__RECORDS PROVIDED__.
# # # # #

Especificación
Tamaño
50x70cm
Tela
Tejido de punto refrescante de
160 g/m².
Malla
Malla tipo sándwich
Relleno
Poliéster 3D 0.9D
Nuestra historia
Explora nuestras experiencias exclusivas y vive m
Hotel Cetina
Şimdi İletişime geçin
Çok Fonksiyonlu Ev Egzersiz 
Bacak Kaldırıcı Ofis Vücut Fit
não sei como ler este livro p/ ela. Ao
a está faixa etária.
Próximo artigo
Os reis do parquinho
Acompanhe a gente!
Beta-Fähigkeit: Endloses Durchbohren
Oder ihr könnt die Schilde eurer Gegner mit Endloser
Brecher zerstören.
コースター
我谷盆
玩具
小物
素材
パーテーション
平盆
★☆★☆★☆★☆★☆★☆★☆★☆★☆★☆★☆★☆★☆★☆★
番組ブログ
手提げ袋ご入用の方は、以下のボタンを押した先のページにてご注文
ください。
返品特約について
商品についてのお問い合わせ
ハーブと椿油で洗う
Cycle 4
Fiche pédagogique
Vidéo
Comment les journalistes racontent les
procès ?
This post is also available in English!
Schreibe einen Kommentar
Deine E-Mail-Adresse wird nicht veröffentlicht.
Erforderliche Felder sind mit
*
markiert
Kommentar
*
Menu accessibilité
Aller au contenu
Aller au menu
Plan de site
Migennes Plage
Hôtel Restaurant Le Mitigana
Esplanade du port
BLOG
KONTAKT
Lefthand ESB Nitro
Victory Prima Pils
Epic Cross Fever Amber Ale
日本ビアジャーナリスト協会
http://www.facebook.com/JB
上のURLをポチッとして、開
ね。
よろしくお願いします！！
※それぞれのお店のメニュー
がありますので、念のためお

# # # # #

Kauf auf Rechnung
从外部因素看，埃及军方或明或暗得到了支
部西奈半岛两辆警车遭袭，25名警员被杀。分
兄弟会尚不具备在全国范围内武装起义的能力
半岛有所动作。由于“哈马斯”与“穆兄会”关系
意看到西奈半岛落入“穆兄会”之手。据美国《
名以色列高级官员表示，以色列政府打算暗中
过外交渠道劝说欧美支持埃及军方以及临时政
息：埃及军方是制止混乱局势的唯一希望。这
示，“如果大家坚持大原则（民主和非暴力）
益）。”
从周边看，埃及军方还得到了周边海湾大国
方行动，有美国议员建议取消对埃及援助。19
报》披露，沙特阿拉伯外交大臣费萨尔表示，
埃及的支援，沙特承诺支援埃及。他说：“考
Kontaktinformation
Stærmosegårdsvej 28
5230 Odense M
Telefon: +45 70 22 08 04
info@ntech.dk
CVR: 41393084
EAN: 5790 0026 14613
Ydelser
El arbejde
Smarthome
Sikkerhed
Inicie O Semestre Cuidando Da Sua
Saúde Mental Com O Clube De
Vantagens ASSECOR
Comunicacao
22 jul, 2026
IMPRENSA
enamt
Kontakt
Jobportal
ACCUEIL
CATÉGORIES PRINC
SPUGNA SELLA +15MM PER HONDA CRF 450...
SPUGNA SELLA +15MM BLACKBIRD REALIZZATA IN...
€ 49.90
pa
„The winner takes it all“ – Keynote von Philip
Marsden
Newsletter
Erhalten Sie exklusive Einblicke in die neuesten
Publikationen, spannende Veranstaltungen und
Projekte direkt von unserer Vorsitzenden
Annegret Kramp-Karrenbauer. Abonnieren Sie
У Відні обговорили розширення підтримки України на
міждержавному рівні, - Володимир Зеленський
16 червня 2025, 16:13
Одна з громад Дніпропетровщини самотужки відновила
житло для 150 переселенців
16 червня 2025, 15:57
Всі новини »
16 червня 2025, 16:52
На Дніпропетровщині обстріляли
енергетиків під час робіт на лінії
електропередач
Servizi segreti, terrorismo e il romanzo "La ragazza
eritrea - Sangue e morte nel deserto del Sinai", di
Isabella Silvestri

# # # # #

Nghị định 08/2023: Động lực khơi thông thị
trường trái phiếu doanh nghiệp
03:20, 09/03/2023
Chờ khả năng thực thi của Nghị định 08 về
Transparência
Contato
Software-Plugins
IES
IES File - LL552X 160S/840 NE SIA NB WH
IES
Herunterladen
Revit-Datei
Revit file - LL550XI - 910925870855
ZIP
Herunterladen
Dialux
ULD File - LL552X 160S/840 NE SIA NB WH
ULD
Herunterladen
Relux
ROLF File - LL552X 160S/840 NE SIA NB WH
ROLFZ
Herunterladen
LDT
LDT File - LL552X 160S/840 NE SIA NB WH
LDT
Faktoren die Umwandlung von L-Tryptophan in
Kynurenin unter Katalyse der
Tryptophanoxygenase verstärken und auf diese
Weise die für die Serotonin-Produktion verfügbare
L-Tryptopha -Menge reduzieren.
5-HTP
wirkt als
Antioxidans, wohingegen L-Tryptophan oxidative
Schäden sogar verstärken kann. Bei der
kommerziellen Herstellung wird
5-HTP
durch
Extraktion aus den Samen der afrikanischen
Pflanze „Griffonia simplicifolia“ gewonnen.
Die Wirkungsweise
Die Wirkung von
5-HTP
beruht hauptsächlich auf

# # # # #

__WHAT TO PRODUCE__. Find the line with "Especificación" in the entries above. Retype it and each line after it, exactly, through the line with "Çok Fonksiyonlu Ev Egzersiz", and stop there.

__ANSWER BOX__.
Especificación
Tamaño
50x70cm
Tela
Tejido de punto refrescante de
160 g/m².
Malla
Malla tipo sándwich
Relleno
Poliéster 3D 0.9D
Nuestra historia
Explora nuestras experiencias exclusivas y vive m
Hotel Cetina
Şimdi İletişime geçin
Çok Fonksiyonlu Ev Egzersiz 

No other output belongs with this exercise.